None of the 14 patients was cured. One patient presented with an adverse side effect necessitating treatment cessation. Two patients developed an immune reconstitution inflammatory syndrome. One patient died 4 weeks after initiation of the treatment. Five patients developed clinical resistance; four of Mediklin Gel Warna Orange these having mutations on the target gene of sulfamethoxazole (folP). Five patients developed a relapse after cessation of trimethoprim/sulfamethoxazole after an average of 30 months. The high relapse rate may be linked to our recruitment. However, discrepancies with other centres could be due to the heterogeneity of diagnosis and cure criteria, different follow-up methods or infections due to T. whipplei strains with better susceptibility to antibiotics.

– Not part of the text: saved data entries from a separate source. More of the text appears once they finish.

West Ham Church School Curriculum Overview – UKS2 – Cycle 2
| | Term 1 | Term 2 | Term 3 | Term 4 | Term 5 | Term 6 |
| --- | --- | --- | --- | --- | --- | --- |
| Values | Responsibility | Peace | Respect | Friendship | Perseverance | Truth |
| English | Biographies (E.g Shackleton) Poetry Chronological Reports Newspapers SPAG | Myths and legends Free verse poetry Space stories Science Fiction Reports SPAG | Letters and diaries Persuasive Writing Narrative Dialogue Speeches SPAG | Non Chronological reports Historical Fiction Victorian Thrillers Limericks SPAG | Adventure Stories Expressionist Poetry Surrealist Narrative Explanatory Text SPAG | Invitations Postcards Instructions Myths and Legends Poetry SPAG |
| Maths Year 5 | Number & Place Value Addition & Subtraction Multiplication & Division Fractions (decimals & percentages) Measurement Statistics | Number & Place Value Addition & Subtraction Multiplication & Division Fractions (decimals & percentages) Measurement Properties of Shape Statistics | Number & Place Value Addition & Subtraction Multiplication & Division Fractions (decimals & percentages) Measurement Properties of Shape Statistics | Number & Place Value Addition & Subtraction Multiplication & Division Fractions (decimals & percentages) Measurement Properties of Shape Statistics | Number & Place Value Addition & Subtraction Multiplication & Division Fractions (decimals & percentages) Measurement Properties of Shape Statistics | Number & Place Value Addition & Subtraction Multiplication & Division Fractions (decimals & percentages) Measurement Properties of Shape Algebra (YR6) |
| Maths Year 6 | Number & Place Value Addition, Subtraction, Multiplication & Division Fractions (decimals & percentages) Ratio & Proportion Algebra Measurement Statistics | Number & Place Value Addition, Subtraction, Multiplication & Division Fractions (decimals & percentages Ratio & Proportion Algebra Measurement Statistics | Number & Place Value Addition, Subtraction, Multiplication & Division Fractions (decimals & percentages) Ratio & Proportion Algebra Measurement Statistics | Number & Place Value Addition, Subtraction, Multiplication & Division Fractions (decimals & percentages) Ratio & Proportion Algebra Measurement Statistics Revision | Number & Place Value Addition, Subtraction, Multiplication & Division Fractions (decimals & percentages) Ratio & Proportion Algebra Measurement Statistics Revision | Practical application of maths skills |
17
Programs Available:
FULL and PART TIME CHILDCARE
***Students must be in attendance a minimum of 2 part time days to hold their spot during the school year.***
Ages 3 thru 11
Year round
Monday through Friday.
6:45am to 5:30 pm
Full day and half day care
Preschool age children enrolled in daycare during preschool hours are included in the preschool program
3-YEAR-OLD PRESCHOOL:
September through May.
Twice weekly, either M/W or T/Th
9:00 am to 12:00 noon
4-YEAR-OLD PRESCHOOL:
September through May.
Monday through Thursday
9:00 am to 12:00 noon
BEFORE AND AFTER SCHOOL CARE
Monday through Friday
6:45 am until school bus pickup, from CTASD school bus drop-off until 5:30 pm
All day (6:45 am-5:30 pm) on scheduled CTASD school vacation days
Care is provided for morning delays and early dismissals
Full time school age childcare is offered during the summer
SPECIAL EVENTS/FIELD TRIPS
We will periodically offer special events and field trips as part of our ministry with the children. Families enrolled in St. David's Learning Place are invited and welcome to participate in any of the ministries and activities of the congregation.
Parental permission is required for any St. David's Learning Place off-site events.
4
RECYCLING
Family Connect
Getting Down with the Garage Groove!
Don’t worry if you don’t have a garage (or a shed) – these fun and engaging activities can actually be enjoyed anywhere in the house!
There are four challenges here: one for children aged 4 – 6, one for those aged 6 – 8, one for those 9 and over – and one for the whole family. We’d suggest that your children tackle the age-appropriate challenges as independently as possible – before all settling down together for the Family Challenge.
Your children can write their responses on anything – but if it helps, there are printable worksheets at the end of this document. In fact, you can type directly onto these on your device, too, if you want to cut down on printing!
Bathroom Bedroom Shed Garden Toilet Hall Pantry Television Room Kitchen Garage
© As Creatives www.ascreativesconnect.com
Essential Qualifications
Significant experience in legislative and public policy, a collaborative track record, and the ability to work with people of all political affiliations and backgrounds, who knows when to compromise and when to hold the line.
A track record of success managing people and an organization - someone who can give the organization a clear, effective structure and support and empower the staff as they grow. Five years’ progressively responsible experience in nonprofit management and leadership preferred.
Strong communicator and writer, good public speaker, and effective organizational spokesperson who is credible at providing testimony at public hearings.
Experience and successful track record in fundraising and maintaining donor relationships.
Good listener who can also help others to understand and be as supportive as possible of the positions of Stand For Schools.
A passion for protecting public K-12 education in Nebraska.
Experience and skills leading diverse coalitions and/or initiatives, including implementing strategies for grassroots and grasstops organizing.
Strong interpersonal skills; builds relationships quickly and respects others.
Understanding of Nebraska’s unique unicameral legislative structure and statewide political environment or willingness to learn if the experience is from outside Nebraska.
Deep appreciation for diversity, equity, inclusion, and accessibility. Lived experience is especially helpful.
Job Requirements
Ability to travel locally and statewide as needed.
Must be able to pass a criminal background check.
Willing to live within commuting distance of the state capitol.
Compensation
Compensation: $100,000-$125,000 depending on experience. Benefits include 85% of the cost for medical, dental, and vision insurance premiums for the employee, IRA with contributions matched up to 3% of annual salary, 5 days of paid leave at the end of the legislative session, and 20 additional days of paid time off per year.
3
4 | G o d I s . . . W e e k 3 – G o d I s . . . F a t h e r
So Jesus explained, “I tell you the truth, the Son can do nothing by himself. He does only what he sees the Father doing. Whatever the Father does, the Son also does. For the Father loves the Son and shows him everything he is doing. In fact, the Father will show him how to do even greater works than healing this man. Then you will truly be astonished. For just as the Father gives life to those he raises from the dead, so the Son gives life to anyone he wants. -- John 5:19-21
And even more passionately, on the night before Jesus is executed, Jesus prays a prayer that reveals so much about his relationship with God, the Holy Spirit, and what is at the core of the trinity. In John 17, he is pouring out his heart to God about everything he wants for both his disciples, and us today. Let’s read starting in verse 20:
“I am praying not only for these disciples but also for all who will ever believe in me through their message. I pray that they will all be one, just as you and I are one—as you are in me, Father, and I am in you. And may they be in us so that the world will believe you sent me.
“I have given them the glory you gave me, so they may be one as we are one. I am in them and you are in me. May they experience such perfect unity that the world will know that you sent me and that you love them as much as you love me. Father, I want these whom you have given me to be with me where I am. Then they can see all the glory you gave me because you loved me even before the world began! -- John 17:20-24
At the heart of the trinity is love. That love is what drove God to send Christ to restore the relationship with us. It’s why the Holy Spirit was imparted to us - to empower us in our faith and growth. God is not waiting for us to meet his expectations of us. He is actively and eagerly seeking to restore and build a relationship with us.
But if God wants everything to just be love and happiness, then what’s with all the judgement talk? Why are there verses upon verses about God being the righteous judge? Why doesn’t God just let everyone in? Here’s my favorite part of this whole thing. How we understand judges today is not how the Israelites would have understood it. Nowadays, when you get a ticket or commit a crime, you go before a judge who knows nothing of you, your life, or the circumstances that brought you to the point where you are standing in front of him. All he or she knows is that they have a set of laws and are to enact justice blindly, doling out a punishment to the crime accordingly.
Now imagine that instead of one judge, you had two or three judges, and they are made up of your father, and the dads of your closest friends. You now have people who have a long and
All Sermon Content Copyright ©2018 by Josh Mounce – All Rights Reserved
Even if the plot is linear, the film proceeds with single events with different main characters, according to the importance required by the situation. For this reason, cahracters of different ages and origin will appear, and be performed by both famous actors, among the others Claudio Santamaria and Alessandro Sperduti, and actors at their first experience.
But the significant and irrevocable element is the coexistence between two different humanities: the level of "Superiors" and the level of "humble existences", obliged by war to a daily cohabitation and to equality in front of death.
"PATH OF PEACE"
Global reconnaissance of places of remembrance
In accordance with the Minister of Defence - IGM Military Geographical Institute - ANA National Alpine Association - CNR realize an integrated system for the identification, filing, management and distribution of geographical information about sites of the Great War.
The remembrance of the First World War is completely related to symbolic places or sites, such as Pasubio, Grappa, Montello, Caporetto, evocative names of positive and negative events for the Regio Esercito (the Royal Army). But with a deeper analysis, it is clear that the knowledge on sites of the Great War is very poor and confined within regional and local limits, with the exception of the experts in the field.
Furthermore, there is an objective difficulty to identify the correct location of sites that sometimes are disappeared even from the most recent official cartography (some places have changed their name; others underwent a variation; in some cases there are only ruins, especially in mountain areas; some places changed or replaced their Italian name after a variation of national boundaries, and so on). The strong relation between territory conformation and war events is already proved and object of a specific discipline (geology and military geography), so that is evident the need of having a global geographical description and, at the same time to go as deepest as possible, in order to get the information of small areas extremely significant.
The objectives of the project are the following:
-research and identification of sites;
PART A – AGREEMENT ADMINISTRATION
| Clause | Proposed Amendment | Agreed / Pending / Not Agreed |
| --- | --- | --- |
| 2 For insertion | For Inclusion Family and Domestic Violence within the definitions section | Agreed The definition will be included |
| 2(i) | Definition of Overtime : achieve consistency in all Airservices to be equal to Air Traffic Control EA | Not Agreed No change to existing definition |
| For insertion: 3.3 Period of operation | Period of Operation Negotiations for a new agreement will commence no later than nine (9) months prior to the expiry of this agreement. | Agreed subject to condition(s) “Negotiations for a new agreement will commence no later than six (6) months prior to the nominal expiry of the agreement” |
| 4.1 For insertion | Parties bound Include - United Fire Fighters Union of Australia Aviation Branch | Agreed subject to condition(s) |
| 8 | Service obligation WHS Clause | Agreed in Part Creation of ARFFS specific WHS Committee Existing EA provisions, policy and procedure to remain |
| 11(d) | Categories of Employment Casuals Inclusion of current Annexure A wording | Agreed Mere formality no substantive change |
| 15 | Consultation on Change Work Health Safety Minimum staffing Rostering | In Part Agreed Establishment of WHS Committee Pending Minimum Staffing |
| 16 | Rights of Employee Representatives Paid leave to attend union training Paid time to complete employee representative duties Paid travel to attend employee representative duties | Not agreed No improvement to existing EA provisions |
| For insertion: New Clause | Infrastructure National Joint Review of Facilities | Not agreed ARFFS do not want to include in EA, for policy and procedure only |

balkatrin medication 2016-03-20

: We describe a female patient who was an extensive metabolizer of cytochrome P450 isoenzyme (CYP) 2D6 and an intermediate metabolizer of CYP2C19 (genotype: CYP2C19 *1/*2). She exhibited high serum concentrations of venlafaxine and O-desmethylvenlafaxine and developed severe tremor after comedication with cotrimoxazole (sulfamethazole/trimethoprim). Venlafaxine is mainly metabolized by O- and N-demethylation. O-demethylation is catalyzed by the highly polymorphic CYP2D6 Erythromycin Ethylsuccinate Pediatric Dosage and N-demethylation by several enzymes, CYP2C19, CYP2C9, and CYP3A4. The observed overall pharmacokinetic effect was most probably the result of decreased N-demethylation of venlafaxine by (1) reduced expression of CYP2C19 due to a genetic deficit and (2) inhibition of CYP2C9 by cotrimoxazole.